Construction overhead: Building the MPHF takes time and memory. For small key sets (under 1000 keys), a simple hash table is often faster overall.

Debugging difficulty: When something goes wrong, MPHF internals are opaque. Standard hash tables are easier to inspect and debug.

Use MPHFs when:

Your key set is fixed at build time
You’re optimizing for lookup latency, not flexibility
You have millions of keys where space savings matter
You can verify key existence through other means

Real-World Applications

Compiler symbol tables: GCC and Clang use perfect hashing for keyword recognition. The set of reserved words is fixed, and fast lookup is critical during lexical analysis.

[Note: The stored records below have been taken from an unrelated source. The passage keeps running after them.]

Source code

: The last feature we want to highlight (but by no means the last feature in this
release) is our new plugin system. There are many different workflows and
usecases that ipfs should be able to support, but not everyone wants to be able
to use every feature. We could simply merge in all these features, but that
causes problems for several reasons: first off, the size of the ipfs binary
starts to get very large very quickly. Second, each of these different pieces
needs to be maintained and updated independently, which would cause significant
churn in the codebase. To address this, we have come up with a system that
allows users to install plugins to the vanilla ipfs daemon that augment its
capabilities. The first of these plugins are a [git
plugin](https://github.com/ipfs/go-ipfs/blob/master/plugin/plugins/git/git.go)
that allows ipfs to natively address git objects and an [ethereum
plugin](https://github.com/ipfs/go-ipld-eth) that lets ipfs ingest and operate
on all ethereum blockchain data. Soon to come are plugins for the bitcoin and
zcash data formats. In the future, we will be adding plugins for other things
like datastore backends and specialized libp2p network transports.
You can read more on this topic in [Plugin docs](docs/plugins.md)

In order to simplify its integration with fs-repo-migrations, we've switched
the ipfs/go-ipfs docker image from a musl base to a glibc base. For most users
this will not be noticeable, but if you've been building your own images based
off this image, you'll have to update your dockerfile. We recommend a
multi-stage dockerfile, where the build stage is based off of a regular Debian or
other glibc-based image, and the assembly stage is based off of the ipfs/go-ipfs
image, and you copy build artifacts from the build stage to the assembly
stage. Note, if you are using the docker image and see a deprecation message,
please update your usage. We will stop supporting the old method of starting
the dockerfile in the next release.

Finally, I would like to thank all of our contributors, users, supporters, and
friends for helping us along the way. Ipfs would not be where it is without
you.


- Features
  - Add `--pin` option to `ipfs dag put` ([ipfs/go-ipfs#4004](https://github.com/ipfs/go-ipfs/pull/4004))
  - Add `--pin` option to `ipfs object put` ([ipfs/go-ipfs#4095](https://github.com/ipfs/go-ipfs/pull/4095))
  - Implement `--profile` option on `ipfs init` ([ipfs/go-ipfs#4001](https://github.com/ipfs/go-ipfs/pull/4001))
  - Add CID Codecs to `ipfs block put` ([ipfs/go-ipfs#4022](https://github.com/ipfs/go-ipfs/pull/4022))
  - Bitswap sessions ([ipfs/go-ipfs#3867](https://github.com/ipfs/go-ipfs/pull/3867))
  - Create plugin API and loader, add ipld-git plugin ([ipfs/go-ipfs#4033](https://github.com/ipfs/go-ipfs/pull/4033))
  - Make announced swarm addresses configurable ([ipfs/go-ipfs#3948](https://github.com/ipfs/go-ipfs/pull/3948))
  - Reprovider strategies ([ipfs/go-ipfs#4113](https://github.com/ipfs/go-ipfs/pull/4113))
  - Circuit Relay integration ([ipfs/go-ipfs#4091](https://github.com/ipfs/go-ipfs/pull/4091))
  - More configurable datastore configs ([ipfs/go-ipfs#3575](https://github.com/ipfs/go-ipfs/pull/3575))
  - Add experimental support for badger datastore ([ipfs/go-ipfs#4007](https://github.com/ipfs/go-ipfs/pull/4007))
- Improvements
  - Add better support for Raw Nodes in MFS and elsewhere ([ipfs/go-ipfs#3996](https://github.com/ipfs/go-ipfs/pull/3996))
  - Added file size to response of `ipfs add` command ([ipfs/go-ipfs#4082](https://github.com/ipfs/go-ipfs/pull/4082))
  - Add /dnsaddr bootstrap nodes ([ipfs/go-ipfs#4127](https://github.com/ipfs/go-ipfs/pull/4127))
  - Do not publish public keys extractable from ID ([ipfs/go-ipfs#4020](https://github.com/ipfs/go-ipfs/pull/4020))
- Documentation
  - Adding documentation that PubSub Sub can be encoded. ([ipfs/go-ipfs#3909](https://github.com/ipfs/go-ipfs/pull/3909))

Genomic k-mer indexing: Tools like Pufferfish use MPHFs to index billions of k-mers from reference genomes. The space savings (2-3 bits per k-mer vs. 8+ bytes for a hash table entry) make previously impossible analyses practical.

CDN routing: Content delivery networks use MPHFs to map content identifiers to server locations. With billions of objects, the space efficiency directly translates to cost savings.

Database query optimization: Static dimension tables in data warehouses can use MPHFs for foreign key lookups, eliminating hash collision overhead in join operations.

The pattern is consistent: when you have a large, static key set and need maximum lookup performance, minimal perfect hash functions deliver. They’re a specialized tool, but in the right context, they’re unbeatable.